* [Description of the task] For this exercise, restate word for word only the lines from the first line of the data to the line containing "assign out_s = in_b2;".

[Collected data]

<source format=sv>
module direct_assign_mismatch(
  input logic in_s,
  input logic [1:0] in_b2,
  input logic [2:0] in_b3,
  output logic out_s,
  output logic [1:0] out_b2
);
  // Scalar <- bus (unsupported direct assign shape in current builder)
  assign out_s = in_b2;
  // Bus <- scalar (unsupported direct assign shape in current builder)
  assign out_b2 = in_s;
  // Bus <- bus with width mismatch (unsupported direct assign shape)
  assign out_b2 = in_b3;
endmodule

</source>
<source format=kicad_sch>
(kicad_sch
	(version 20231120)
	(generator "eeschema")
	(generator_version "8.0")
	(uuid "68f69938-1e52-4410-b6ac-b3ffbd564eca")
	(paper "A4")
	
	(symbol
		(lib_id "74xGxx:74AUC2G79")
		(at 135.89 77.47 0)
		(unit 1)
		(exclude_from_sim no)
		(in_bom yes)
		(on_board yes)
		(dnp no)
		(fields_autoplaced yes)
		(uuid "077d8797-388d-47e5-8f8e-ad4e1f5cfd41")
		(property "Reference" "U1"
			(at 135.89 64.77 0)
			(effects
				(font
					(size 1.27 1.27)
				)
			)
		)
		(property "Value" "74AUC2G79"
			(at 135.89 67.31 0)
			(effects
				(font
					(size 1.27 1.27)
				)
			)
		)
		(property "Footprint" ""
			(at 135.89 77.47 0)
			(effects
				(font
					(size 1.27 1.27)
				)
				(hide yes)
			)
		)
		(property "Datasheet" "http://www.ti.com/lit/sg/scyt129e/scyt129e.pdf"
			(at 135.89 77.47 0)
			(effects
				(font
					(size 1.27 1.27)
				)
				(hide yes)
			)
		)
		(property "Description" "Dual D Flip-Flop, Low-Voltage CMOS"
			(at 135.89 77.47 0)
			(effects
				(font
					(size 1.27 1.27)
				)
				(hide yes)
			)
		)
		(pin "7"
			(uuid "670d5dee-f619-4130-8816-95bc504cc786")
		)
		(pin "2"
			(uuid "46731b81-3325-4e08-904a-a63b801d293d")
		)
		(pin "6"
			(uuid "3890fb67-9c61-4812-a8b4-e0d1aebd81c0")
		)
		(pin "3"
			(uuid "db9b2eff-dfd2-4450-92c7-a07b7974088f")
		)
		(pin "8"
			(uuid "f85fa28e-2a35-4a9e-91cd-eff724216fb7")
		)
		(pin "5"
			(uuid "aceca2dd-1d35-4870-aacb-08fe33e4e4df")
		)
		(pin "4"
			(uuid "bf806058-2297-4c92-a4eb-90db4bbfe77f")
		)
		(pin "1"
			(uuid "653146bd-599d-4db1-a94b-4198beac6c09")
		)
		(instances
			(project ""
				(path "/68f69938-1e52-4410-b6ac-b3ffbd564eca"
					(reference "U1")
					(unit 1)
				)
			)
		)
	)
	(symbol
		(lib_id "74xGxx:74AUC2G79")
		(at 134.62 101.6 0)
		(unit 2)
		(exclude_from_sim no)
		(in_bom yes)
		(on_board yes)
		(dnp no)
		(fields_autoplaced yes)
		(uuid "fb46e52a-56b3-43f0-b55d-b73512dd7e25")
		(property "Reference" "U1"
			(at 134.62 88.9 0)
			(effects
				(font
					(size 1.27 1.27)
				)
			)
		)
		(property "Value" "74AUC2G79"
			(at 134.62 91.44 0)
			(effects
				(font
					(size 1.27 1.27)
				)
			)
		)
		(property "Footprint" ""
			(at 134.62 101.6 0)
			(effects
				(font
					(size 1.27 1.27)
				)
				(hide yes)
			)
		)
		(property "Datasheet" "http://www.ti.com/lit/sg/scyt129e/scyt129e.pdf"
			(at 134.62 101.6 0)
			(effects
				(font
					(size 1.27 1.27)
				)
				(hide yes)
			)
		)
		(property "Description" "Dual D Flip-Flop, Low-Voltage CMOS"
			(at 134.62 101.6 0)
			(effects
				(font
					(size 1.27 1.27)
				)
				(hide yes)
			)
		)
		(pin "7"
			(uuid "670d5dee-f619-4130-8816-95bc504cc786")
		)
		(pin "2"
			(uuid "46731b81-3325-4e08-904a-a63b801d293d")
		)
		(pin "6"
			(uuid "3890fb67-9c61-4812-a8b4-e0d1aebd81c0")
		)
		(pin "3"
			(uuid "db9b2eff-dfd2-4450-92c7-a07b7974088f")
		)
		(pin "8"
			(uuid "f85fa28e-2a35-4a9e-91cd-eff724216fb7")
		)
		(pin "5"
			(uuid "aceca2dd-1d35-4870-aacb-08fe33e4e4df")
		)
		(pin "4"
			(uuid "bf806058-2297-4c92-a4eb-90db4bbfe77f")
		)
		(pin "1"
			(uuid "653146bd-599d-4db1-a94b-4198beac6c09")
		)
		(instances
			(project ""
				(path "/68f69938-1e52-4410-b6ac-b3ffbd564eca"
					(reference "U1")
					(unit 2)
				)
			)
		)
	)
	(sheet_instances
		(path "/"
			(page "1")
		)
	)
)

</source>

* [Response to this exercise]
<source format=sv>
module direct_assign_mismatch(
  input logic in_s,
  input logic [1:0] in_b2,
  input logic [2:0] in_b3,
  output logic out_s,
  output logic [1:0] out_b2
);
  // Scalar <- bus (unsupported direct assign shape in current builder)
  assign out_s = in_b2;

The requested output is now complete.